We are the champions

Dans les gradins, les applaudissements se font entendre à maintes occasions. Les parents forment un seul clan.

Une dizaine de joueurs sur la glace.

Depuis septembre dernier, Hockey Québec a reconnu le hockey adapté comme une division officielle.

Photo : Radio-Canada

« C'est pas seulement encourager notre enfant, mais ceux de l'autre équipe aussi, insiste Mireille, dont le fils autiste joue au hockey adapté depuis cinq ans. Il faut applaudir ses réalisations. Le hockey adapté l'a amené à réfléchir, à penser à l'autre. Et comme parents, on évolue ensemble ici, même si nos réalités ne sont pas toutes semblables à la maison. »

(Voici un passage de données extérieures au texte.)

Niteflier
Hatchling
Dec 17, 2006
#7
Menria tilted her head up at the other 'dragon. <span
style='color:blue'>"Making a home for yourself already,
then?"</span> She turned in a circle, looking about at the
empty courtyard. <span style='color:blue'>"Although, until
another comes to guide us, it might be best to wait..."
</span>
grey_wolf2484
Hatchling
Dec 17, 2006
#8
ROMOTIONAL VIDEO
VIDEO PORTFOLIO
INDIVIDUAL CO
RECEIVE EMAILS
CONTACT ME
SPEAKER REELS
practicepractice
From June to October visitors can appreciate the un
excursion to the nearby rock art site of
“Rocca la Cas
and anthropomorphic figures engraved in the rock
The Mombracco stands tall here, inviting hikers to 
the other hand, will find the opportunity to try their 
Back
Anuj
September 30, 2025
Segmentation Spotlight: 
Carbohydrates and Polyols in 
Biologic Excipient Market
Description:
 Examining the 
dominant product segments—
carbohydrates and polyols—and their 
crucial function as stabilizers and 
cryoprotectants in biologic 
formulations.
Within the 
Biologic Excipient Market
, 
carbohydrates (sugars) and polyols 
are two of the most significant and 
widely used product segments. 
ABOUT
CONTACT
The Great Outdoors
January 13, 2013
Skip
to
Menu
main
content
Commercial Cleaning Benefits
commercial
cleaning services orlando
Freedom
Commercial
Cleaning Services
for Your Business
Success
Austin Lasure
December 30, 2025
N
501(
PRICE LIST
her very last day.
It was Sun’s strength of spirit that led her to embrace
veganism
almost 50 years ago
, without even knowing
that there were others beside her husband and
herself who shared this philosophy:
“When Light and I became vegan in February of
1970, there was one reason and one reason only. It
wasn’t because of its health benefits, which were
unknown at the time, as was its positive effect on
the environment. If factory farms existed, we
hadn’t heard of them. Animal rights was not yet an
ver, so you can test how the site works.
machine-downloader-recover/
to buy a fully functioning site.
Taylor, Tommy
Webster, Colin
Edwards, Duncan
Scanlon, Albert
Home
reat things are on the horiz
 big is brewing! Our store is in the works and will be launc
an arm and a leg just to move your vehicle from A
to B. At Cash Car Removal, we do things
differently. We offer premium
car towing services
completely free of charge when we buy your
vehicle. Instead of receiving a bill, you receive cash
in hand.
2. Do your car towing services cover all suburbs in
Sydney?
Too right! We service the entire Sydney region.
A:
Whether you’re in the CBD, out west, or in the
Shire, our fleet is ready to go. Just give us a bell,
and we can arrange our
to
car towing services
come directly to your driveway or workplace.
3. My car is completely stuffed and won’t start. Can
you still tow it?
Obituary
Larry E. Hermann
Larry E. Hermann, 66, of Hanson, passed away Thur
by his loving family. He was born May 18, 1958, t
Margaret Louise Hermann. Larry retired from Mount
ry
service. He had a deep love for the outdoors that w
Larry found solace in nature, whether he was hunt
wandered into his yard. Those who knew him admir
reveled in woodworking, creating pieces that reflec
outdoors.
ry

Le match entre les équipes de Saint-Jean-sur-Richelieu et de Varennes se déroule à un bon rythme. Le jeu en défense n'est pas à point. Il y a des brèches à colmater.

Disons que Claude Julien aurait du pain sur la planche pour resserrer le jeu en zone défensive.

À maintes reprises, les attaquants réussissent à s'échapper seuls vers le gardien adverse. Le petit Sean réussit de beaux arrêts. On remarque dans sa posture et ses déplacements qu'il a sûrement beaucoup observé son idole Carey Price. Sa maman avait raison. Et il semble prendre son rôle au sérieux.

Tous les joueurs ont le coeur à l'ouvrage, même si certains n'ont pas un très bon coup de patin. Par contre, ils foncent au filet avec la même vigueur que Brendan Gallagher.

Assis sur le banc, Charles-Étienne n'hésite pas à commenter l'allure du match.

« Je trouve que ça va bien. Les deux équipes ont de bonnes stratégies pour faire de bons jeux de passes. »

Son père Steve est l'entraîneur-chef. Il aimerait tellement que les enfants de partout au Québec puissent tenter l'expérience du hockey adapté.

« Tout ce que ça prend, c'est une personne dans une ville prête à s'investir. Et je dis bien s'investir, parce ce que c'est beaucoup de travail. Mais nous pouvons aider les associations pour qu'elles fassent comme nous à Saint-Jean-sur-Richelieu, Chambly, Sainte-Julie et Varennes. Le hockey adapté amène une confiance à ces jeunes. Ils vivent l'appartenance à une équipe. Mais ça va au-delà du hockey, ça se reflète dans son comportement à l'école. »

— Une citation de  Steve Paradis, entraîneur de l'équipe de hockey adapté à Saint-Jean-sur-Richelieu

Karel Brossard est sur la patinoire, Vicky Jolicoeur aussi. Durant les arrêts de jeux, ils se rendent au banc des joueurs pour prodiguer leurs conseils à ces hockeyeurs du dimanche.

« Vous étiez les deux gars du même bord, chacun votre côté, n'oubliez pas ça! », insiste Karel Brossard devant deux défenseurs.

« J'ai vu ce que Karel a fait à Saint-Jean-sur-Richelieu, j'ai voulu faire comme lui et ouvrir des portes à Varennes. On veut que ce projet grandisse ensemble », déclare Vicky Jolicoeur.

Après plus d'une heure de jeu intense, il n'y aura pas d'équipe gagnante à la fin du match.

We are the champions?

Bien oui, c'est sur cette musique que les joueurs des deux équipes se serraient la main.

En hockey adapté, c'est plus que vrai.

La victoire, c'est que tous ces jeunes autistes puissent être réunis pour pratiquer leur sport favori, la tête en paix.